Actually, he and Chapman read a lot. They studied thousand of documents going back decades and reached out to local, state and federal officials. Ferdman found documents nobody had seen before, and appeared before neighborhood groups, media programs and before political bodies.

Chapman says an element of Ferdman’s effectiveness is his moral authority. 

“He understands,” she says. “He’s been through cancer, he knows what’s at stake here, and he knows what it’s like to wake up one day and find yourself in a situation that you never dreamed you’d be in, and there’s nothing you can do about it. You’re in it, and you have to fight with everything you have.”
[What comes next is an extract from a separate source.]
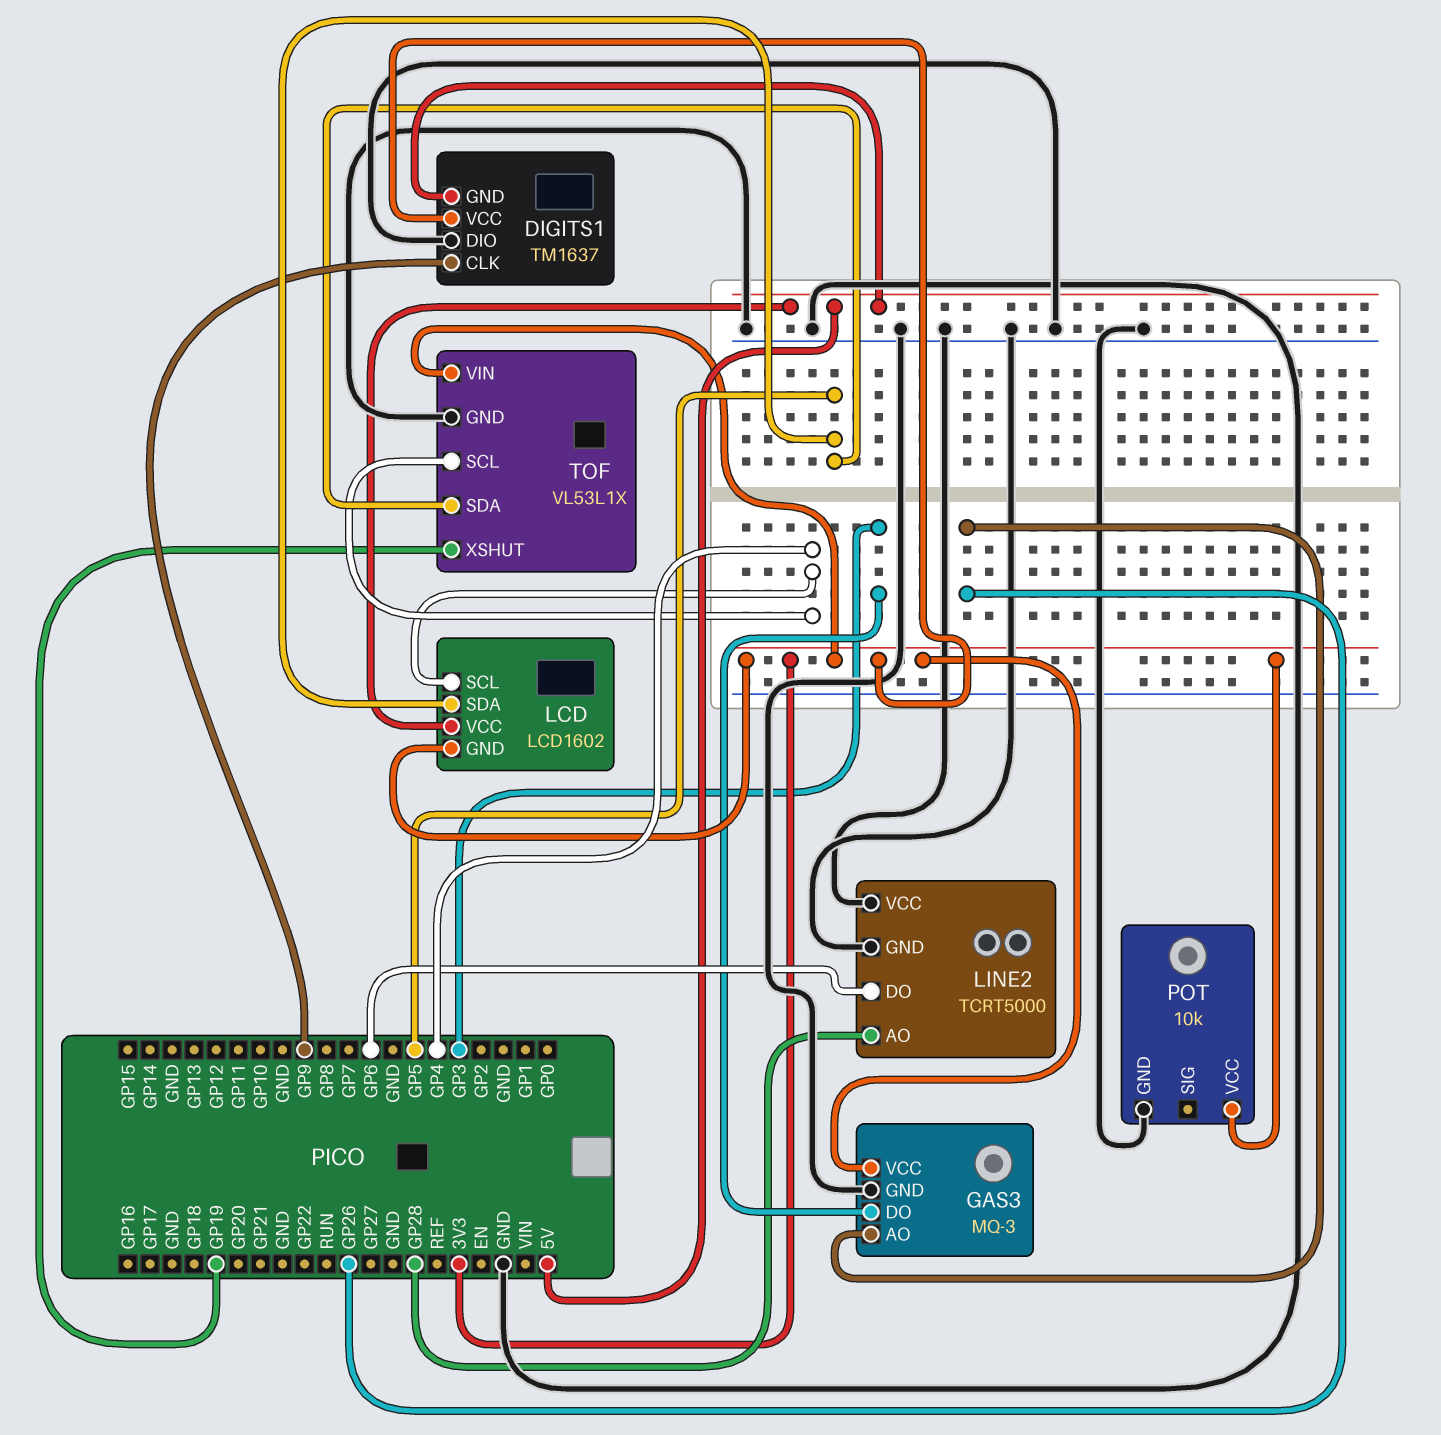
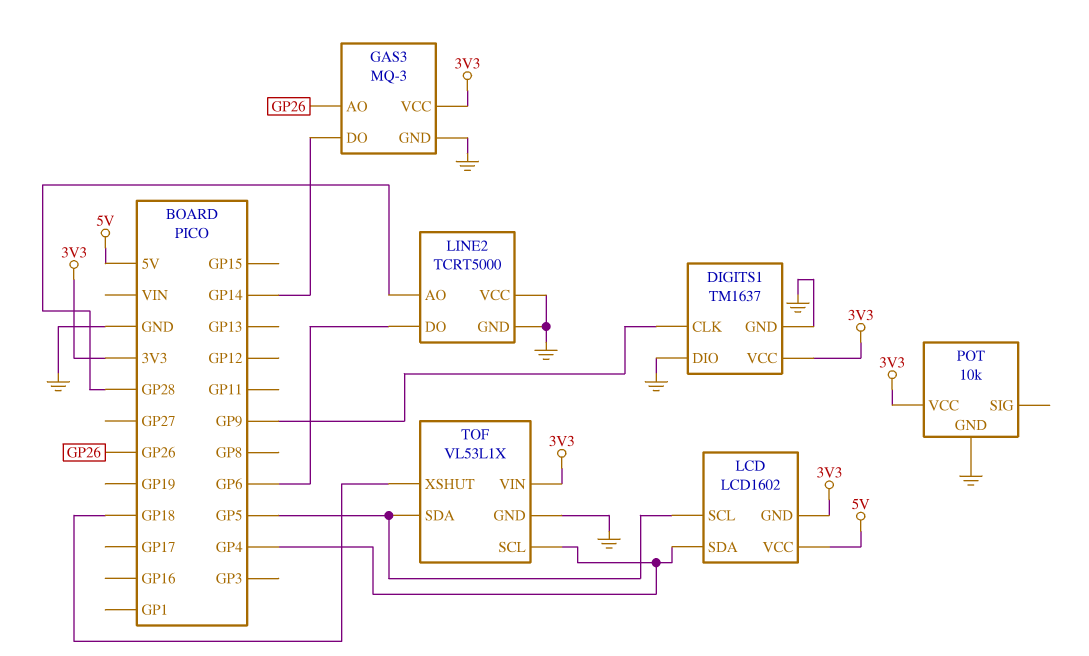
DIGITS1 pin GND: 5V -> GND
GAS3 pin DO: GP3 -> GP14
LCD pin SCL: GP4 -> GP5
LCD pin SDA: GP5 -> GP4
TOF pin XSHUT: GP19 -> GP18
Ferdman says the activists were able to get the state to conduct health studies looking for cancer clusters. A preliminary study around the area of the landfill found a 350 percent increase in childhood brain cancers — “where they expected to find two, they found seven,” he explains.”

Chapman says: “This isn’t about science, this isn’t about picocuries and radioactivity. This is about humans and what it’s doing to them living next to this site. (Harvey has) been able to bring that out and say, ‘Listen, I am a cancer survivor, and I wouldn’t wish this on my worst enemy. Even if one person gets cancer from this, it’s too much.’ And they really do stop and pay attention because they understand that it has become very personal with him.”
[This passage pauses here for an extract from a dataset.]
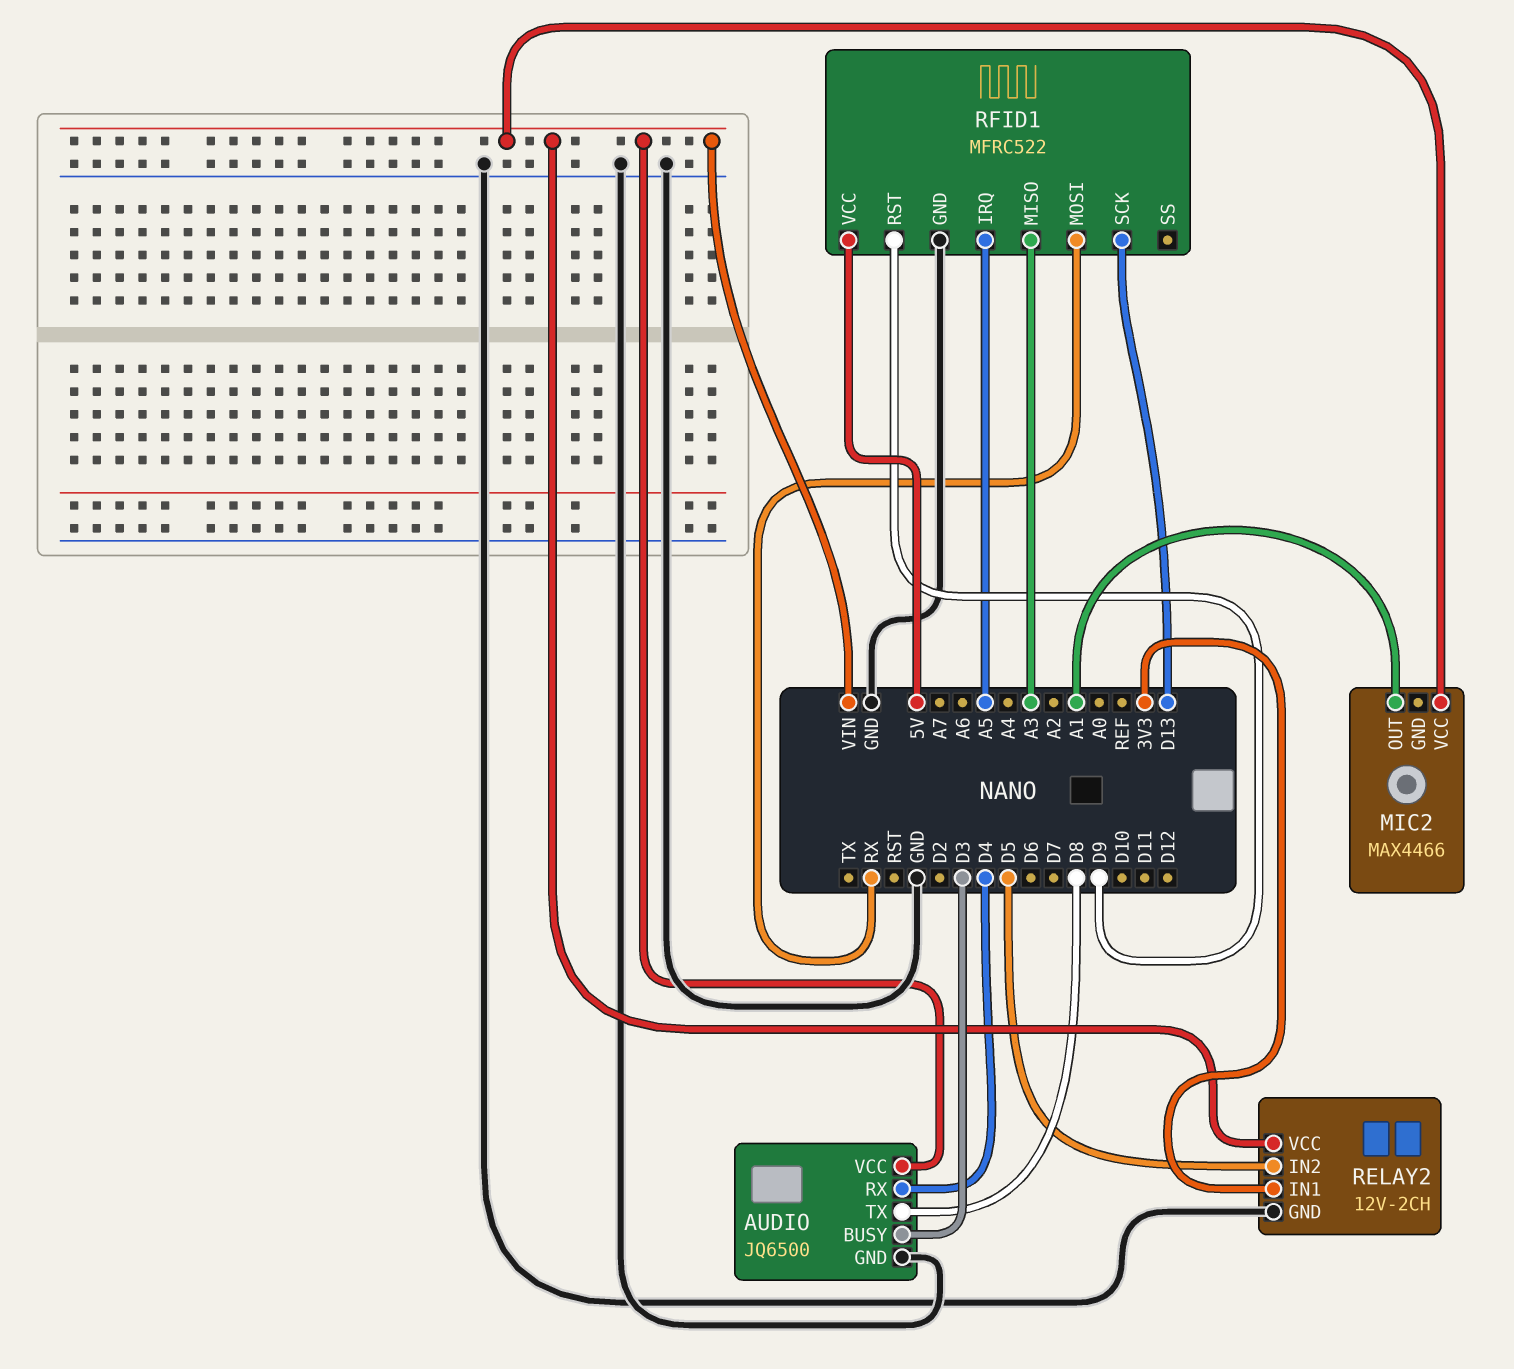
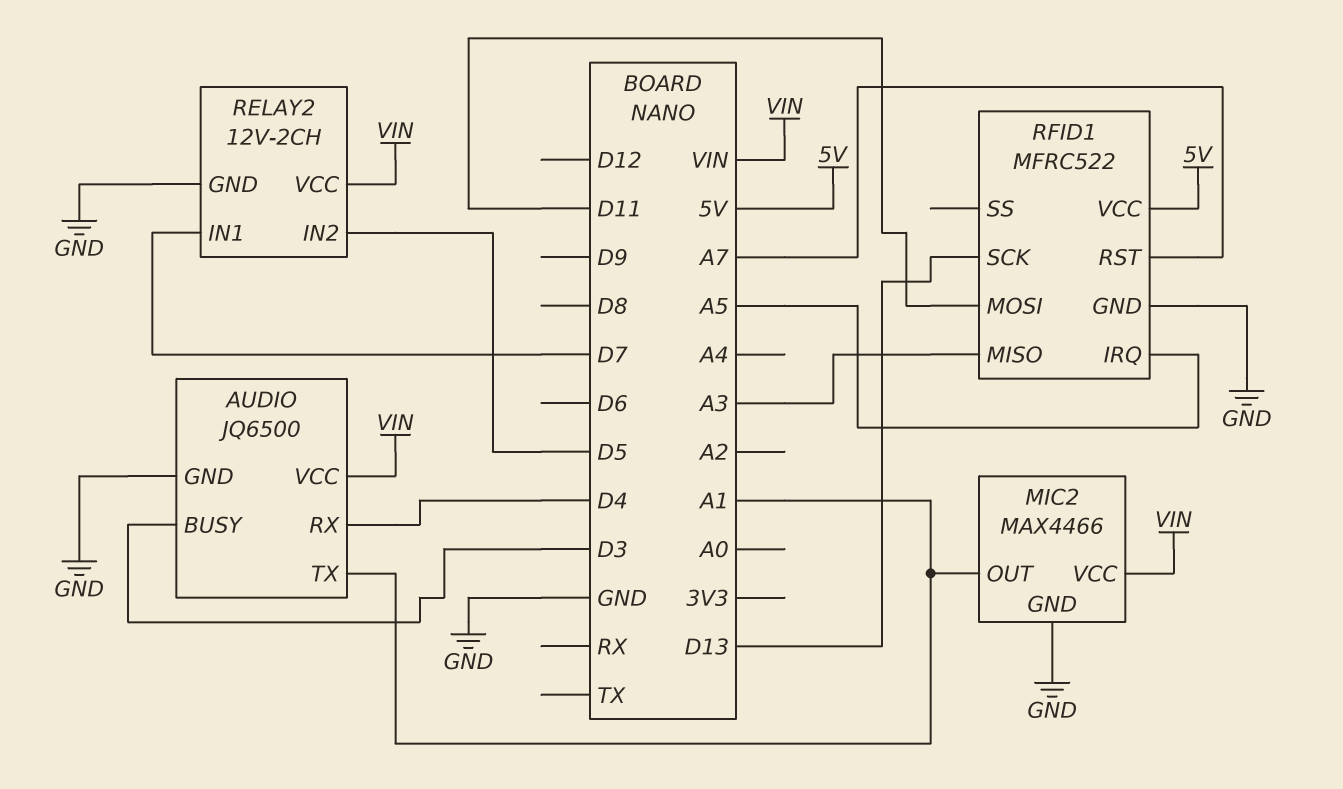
AUDIO pin TX: D8 -> A1
MIC2 pin GND: none -> GND
RELAY2 pin IN1: 3V3 -> D7
RFID1 pin MOSI: RX -> D11
RFID1 pin RST: D9 -> A7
The thrust of Ferdman and Chapman’s work currently is trying to get jurisdiction transferred from the EPA, which has been studying the issue since 2006, to the Army Corps of Engineers. A bipartisan effort led by Missouri’s U.S. senators, Democrat Claire McCaskill and Republican Roy Blunt, has cleared the Senate but is stalled in the House.

Asked how this work has affected him, Ferdman says: 

“It sure has reinforced what anthropologist Margaret Mead said: ‘Never doubt that a small group of thoughtful, committed  citizens can change the world. Indeed, it is the only thing that ever has.’ It’s reinforced that. If people decide that they care about something they really can have an effect on it. Now the bureaucracy, in this case, is moving very slowly, but national-level advocacy groups … are stunned that we’ve taken it this far and in that short a period of time.”

Adds Chapman, referring to Ferdman: 

“When we heard he was being honored … I can’t think of anybody else. Because he truly is an unsung hero. I don’t even think he realizes the impact. My kids are 10, 8 and 6. My kids are going to grow up knowing him and knowing what he did to try and keep them safe.”


Harvey Ferdman

Age: 63

Family: Married to Marti Ferdman, two adult 

daughters, one grandchild.

Home: Chesterfield

Occupation: Volunteer activist and adviser to state Rep. Bill Otto 

Fun Fact: Ferdman, a colon cancer survivor, practices the Chinese healing art of Qigong — in fact, he is a certified instructor of the “moving meditation” method.